The precise cause of fibromyalgia in not known, but research suggests it is related to a problem with the central nervous system?s processing of pain. As with some other chronic pain conditions, people with fibromyalgia often develop a heightened response to stimuli, experiencing pain that would not cause problems in other people. Yet, unlike many other pain syndromes, there is no physical evidence of inflammation or central nervous system damage.


As mentioned above, the current theory regarding the reason fibromyalgia causes its symptoms is that there is hypersensitization of the central nervous system. Pain signals are transmitted more frequently than they should be.
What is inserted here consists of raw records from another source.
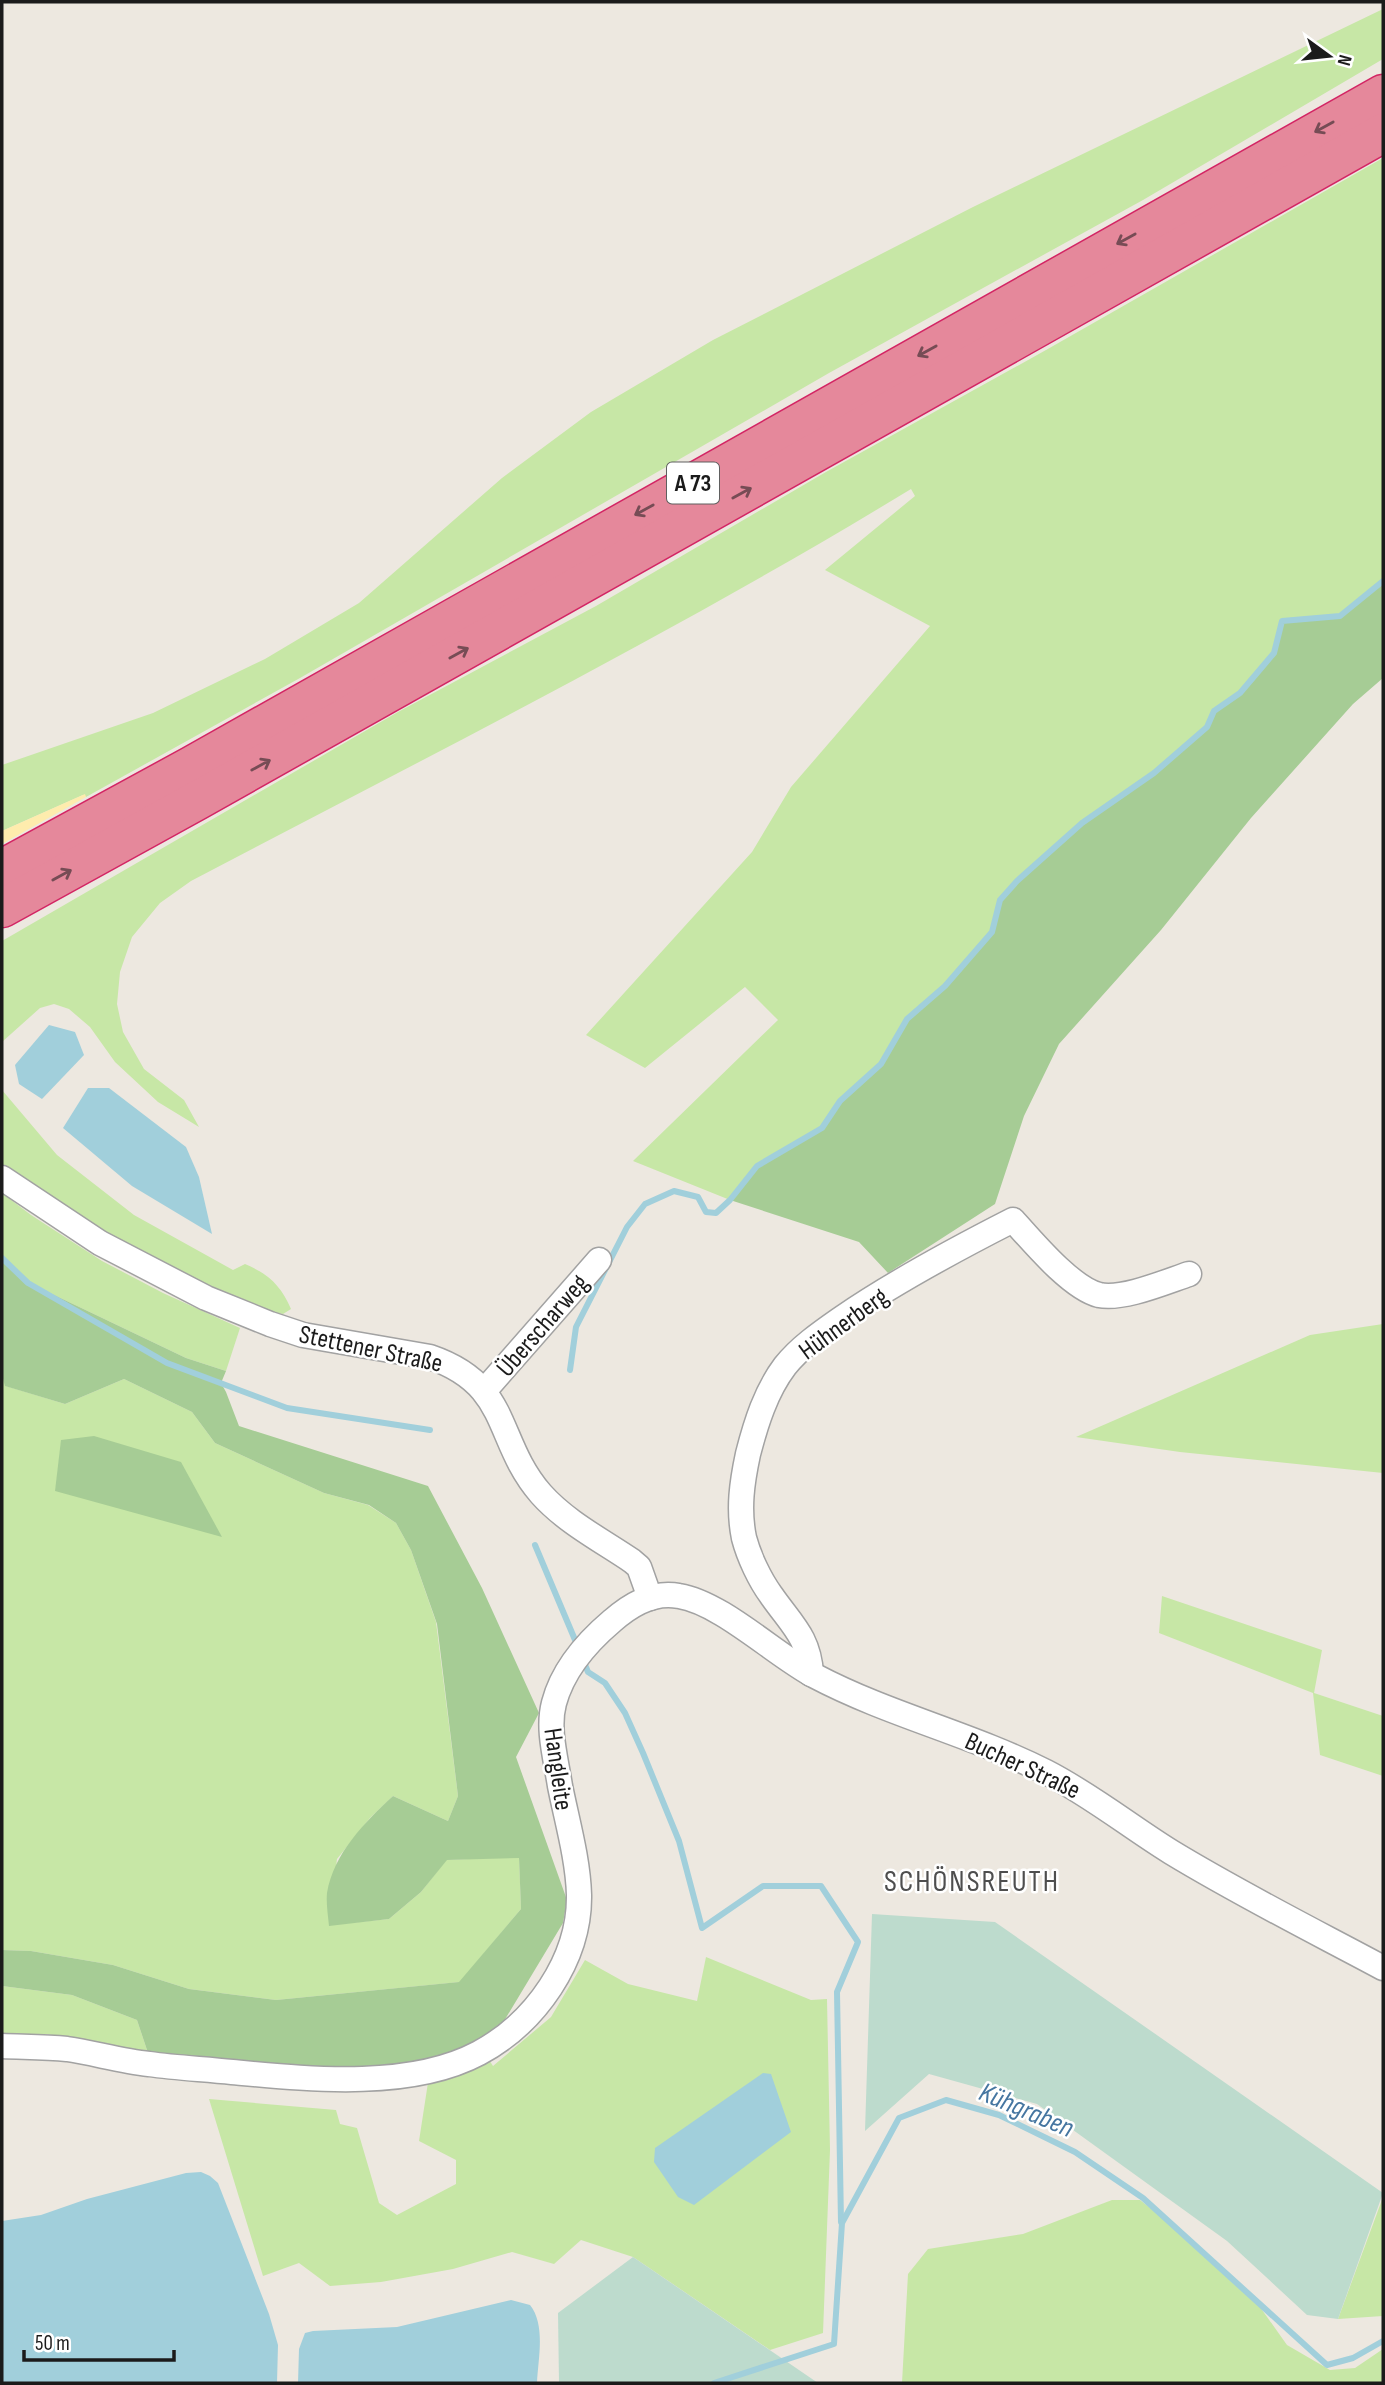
<svg xmlns="http://www.w3.org/2000/svg" width="1385" height="2385" viewBox="0 0 1385 2385" font-family="'Sofia Sans Condensed',sans-serif">
	<rect width="100%" height="100%" fill="#ede8e0"/>
	<g fill="#c7e7a6">
		<polygon points="1383,9 1383,59 1143,200 829,373 300,678 86,797 83,795 2,831 2,765 153,713 265,659 359,603 502,478 591,412 713,340 973,207"/>
		<path d="M 1383,158 L 1383,581 L 1340,616 L 1283,621 L 1274,653 L 1240,693 L 1214,711 L 1207,727 L 1154,773 L 1082,823 L 1000,900 L 992,932 L 945,986 L 907,1019 L 881,1064 L 840,1101 L 822,1128 L 757,1166 L 730,1200 L 633,1161 L 778,1020 L 745,987 L 645,1068 L 586,1035 L 752,852 L 791,787 L 930,626 L 825,570 L 915,496 L 911,489 C 678,631 433,754 191,881 L 160,903 L 132,937 L 120,972 L 117,1004 L 123,1032 L 144,1069 L 184,1100 L 199,1127 L 158,1102 L 115,1062 L 90,1027 L 69,1009 L 54,1004 L 40,1008 L 2,1042 L 2,941 L 398,712 L 596,606 L 826,472 L 1046,350 Z"/>
		<path d="M 2,1090 L 57,1155 L 134,1215 L 233,1270 L 245,1264 C 269,1274 281,1286 291,1309 L 283,1314 L 257,1309 L 133,1250 L 2,1167 Z"/>
		<polygon points="2,1193 31,1215 102,1261 163,1293 240,1328 226,1371 186,1358 27,1282 2,1254"/>
		<polygon points="1383,1324 1383,1473 1180,1452 1076,1437 1310,1335"/>
		<polygon points="2,1375 6,1386 65,1404 124,1379 192,1412 215,1443 324,1493 368,1505 396,1523 411,1550 436,1622 458,1796 448,1821 393,1796 370,1818 337,1859 329,1925 389,1919 421,1892 446,1860 519,1857 521,1909 460,1982 276,2000 189,1989 113,1965 31,1951 2,1950"/>
		<polygon points="1162,1596 1322,1650 1314,1693 1383,1716 1383,1776 1320,1755 1313,1693 1159,1633"/>
		<polygon points="706,1957 811,2000 827,1999 830,2150 823,2333 770,2350 633,2257 581,2240 554,2264 512,2252 453,2269 381,2282 330,2286 299,2263 263,2276 209,2099 336,2110 340,2124 357,2128 379,2203 397,2215 456,2184 456,2160 419,2141 429,2076 486,2055 493,2066 551,2017 585,1960 628,1984 697,2001"/>
		<polygon points="2,1986 72,1995 137,2020 148,2053 46,2034 2,2034"/>
		<polygon points="1383,2197 1383,2316 1338,2319"/>
		<polygon points="1112,2200 1140,2200 1173,2226 1260,2307 1287,2345 1330,2370 1355,2368 1383,2349 1383,2383 902,2383 908,2274 928,2249 1023,2234"/>
	</g>
	<g fill="#a6cc95">
		<polygon points="1383,581 1383,678 1353,704 1251,818 1161,930 1059,1044 1024,1116 995,1204 888,1273 859,1242 730,1200 757,1166 822,1128 840,1101 881,1064 907,1019 945,986 992,932 1000,900 1017,881 1082,823 1154,773 1207,727 1214,711 1240,693 1274,653 1282,621 1340,616"/>
		<path d="M 2,1254 L 27,1282 L 186,1358 L 226,1371 L 221,1383 L 226,1392 L 239,1426 L 428,1486 L 482,1588 L 539,1713 L 516,1757 L 567,1900 L 563,1923 L 498,2031 L 453,2054 L 415,2062 L 301,2073 L 148,2053 L 137,2020 L 72,1995 L 2,1986 L 2,1950 L 31,1951 L 113,1965 L 189,1989 L 276,2000 L 459,1982 L 521,1909 L 519,1858 L 447,1860 L 421,1892 L 389,1919 L 329,1926 C 328,1915 326,1903 327,1893 C 334,1853 364,1823 393,1796 L 448,1821 L 458,1796 L 437,1624 L 411,1550 L 396,1523 L 369,1505 L 324,1493 L 215,1443 L 192,1412 L 124,1379 L 65,1404 L 5,1386 L 2,1375 Z"/>
		<polygon points="94,1436 181,1462 222,1537 55,1491 61,1440"/>
	</g>
	<g fill="#bddbcd">
		<polygon points="872,1914 995,1922 1383,2193 1338,2319 1307,2315 1227,2241 1037,2104 929,2074 865,2131"/>
		<polygon points="633,2257 818,2383 559,2383 558,2313"/>
	</g>
	<polygon fill="#feecad" points="85,794 86,797 2,844 2,831"/>
	<g fill="#a1cfdb">
		<polygon points="49,1025 75,1032 84,1055 42,1099 19,1084 15,1065"/>
		<polygon points="88,1088 109,1088 186,1147 199,1177 212,1234 132,1186 63,1128"/>
		<polygon points="763,2073 771,2074 791,2132 694,2205 678,2197 654,2162 655,2148"/>
		<polygon points="201,2172 210,2176 218,2183 269,2314 278,2345 277,2383 2,2383 2,2221 41,2215 87,2199 186,2173"/>
		<path d="M 511,2300 L 530,2305 C 546,2325 538,2359 537,2383 L 298,2383 L 299,2349 L 305,2333 L 313,2331 L 397,2327 Z"/>
	</g>
	<g fill="none" stroke-linecap="round" stroke-linejoin="round">
		<g stroke="#a1cfdb" stroke-width="6">
			<polyline points="2,1258 28,1283 167,1363 287,1408 430,1430"/>
			<polyline points="570,1370 576,1327 627,1227 645,1204 674,1191 698,1197 706,1212 716,1213 730,1200 757,1166 822,1128 840,1101 881,1064 907,1019 945,986 992,932 1000,900 1017,881 1082,823 1154,773 1207,727 1214,711 1240,693 1274,653 1282,621 1340,616 1383,581"/>
			<polyline points="535,1545 578,1647"/>
			<polyline points="583,1660 588,1672 605,1683 625,1713 643,1753 679,1841 702,1928 763,1886 821,1886 858,1942 837,1992 841,2222"/>
			<polyline points="714,2383 834,2344 842,2223 899,2118 946,2100 999,2115 1075,2152 1143,2198 1327,2365 1353,2358 1383,2341"/>
		</g>
		<g stroke="#a2a2a2" stroke-width="27">
			<g id="minor">
				<path d="M 2,1178 L 100,1243 L 206,1298 L 270,1324 L 303,1335 L 430,1357 C 512,1385 494,1440 541,1494 C 566,1522 601,1540 632,1561 L 639,1567 L 650,1598"/>
				<polyline points="485,1390 599,1260"/>
				<path d="M 811,1674 C 809,1637 791,1624 771,1595 C 760,1580 749,1557 744,1538 C 738,1509 742,1482 748,1454 C 756,1423 766,1391 785,1366 C 800,1347 822,1332 842,1318 C 896,1281 954,1250 1013,1220 C 1032,1241 1071,1288 1099,1295 C 1123,1300 1165,1282 1189,1274"/>
				<path d="M 2,2046 C 23,2047 45,2047 67,2049 C 94,2053 121,2061 149,2064 C 177,2068 205,2069 232,2072 C 308,2079 410,2090 479,2053 C 535,2023 580,1960 579,1895 C 578,1859 567,1821 560,1786 C 556,1759 547,1729 554,1703 C 563,1669 586,1643 612,1621 C 630,1605 654,1591 679,1596 C 722,1603 775,1655 815,1676 C 889,1715 971,1734 1046,1772 C 1091,1795 1129,1826 1171,1852 C 1240,1894 1312,1930 1383,1968"/>
			</g>
		</g>
		<g stroke="#d32564" stroke-width="41">
			<g id="motorway">
				<polyline points="2,869 191,766 1383,94"/>
				<polyline points="2,908 198,800 1383,133"/>
			</g>
		</g>
		<use href="#minor" stroke="#fff" stroke-width="24"/>
		<use href="#motorway" stroke="#e5889b" stroke-width="38"/>
	</g>
	<defs><path id="oneway-shaft" d="M-6 0H5M1.5-3L5.5 0L1.5 3" fill="none" stroke-width="1.6" stroke-linecap="round" stroke-linejoin="round" transform="scale(1.75)"/></defs>
	<g stroke="#764c55">
		<use href="#oneway-shaft" transform="translate(1324 127) rotate(151)"/>
		<use href="#oneway-shaft" transform="translate(1126 239) rotate(151)"/>
		<use href="#oneway-shaft" transform="translate(927 351) rotate(151)"/>
		<use href="#oneway-shaft" transform="translate(742 493) rotate(-29)"/>
		<use href="#oneway-shaft" transform="translate(644 510) rotate(151)"/>
		<use href="#oneway-shaft" transform="translate(459 653) rotate(-29)"/>
		<use href="#oneway-shaft" transform="translate(261 765) rotate(-29)"/>
		<use href="#oneway-shaft" transform="translate(62 875) rotate(-29)"/>
	</g>
	<g text-anchor="middle" stroke-width="5" stroke-linejoin="round" paint-order="stroke">
		<rect fill="#fff" stroke="#5f5f5f" stroke-width="2" x="667" y="462.5" width="52" height="41" rx="5"/>
		<g font-size="24" font-weight="bold" fill="#1b1b1b">
			<text x="693" y="491">A 73</text>
		</g>
		<g font-size="26" fill="#1b1b1b" stroke="#fff">
			<text transform="translate(843 1323) rotate(-36)" y="9">Hühnerberg</text>
			<text transform="translate(542 1325) rotate(-49)" y="9">Überscharweg</text>
			<text transform="translate(371 1348) rotate(12)" y="9">Stettener Straße</text>
			<text transform="translate(1023 1765) rotate(25)" y="9">Bucher Straße</text>
			<text transform="translate(559 1769) rotate(82)" y="9">Hangleite</text>
		</g>
		<g font-size="28" font-style="italic" fill="#4676a1" stroke="#fff">
			<text transform="translate(1027 2109) rotate(23)" y="10">Kühgraben</text>
		</g>
		<g font-size="30" letter-spacing="2" fill="#4e4e4e" stroke="#fff">
			<text x="972" y="1891">SCHÖNSREUTH</text>
		</g>
	</g>
	<rect width="1385" height="2385" fill="none" stroke="#1b1b1b" stroke-width="7"/>
	<g transform="translate(1329 56) rotate(105)" stroke="#ffffff" stroke-width="5" paint-order="stroke">
	<path d="M0-5L12 26L0 18L-12 26Z" fill="#1b1b1b"/>
	<text y="-10" font-size="19" font-weight="bold" text-anchor="middle" fill="#1b1b1b">N</text>
	</g>
	<path d="M24 2350v10h150v-10" fill="none" stroke="#1b1b1b" stroke-width="3.5"/>
	<text x="35" y="2350" font-size="21" fill="#1b1b1b" stroke="#ffffff" stroke-width="5" paint-order="stroke">50 m</text>
</svg>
Recently, anticonvulsant drugs such as gabapentin (Neurontin) and pregabalin (Lyrica) have been used to reduce the level of this excess firing.

Neuronal activity in the brain can be modified by the presence of excitatory or inhibitory neurotransmitters, which exist in balance in the nervous system. The ratio of these chemicals determines how likely it is that a neuron will fire. Two major excitatory neurotransmitters are amino acids: glutamate and aspartate. Two main inhibitory neurotransmitters are glycine, another amino acid, and GABA (gamma aminobutyric acid), a derivative of glutamate. The excitatory chemicals increase the charge of neurons, while inhibitory ones make the neurons more negatively charged (less likely to fire).

When neurons fire, they release other neurotransmitters like serotonin and dopamine. This means that the decrease in serotonin levels often seen in FM patients could possibly be a result of altered GABA function. The excitatory/inhibitory neurotransmitter balance acts as a master regulator of the sensitivity of the nervous system.

Many anticonvulsant drugs-drugs used to treat epilepsy- lead to an increase in GABA signaling by inhibiting firing. Derivatives of the common anticonvulsant valproic acid (Depakote) alter levels of GABA in the brain. Tiagabine (Gabitril) and progabide (Gabrene) are also agonists of GABA receptors, meaning they bind to and activate these receptors which are located on neurons (nerve cells). This is also the mechanism of action for benzodiazepines, such as clonazepam (Klonapin).

Lyrica and Neurontin, are GABA analogs, meaning they resemble GABA enough to function the same way in the nervous system.

In a recent double-blind study sponsored by the National Institute of Arthritis Musculoskeletal and Skin Diseases, researchers found that those taking gabapentin at dosages of 1,200 to 2,400 mg daily for 12 weeks displayed significantly less pain than those taking placebo. Patients taking gabapentin also reported significantly better sleep and less fatigue. For the majority of participants, the drug was well tolerated. The most common side effects included dizziness and sedation, which were mild to moderate in severity in most cases.

Although gabapentin has little, if any, effect on acute pain, it has shown a robust effect on pain caused by a heightened response to stimuli related to inflammation or nerve injury in animal models of chronic pain syndromes.

Recent evidence also points toward a beneficial effect also occurring from the use of Lyrica in FM.

The dose required for effectiveness in fibromyalgia for both gabapentin (Neurontin) as well as pregabalin (Lyrica)is generally much higher than the dose required for anti-seizure activity. This is particularly true for Lyrica.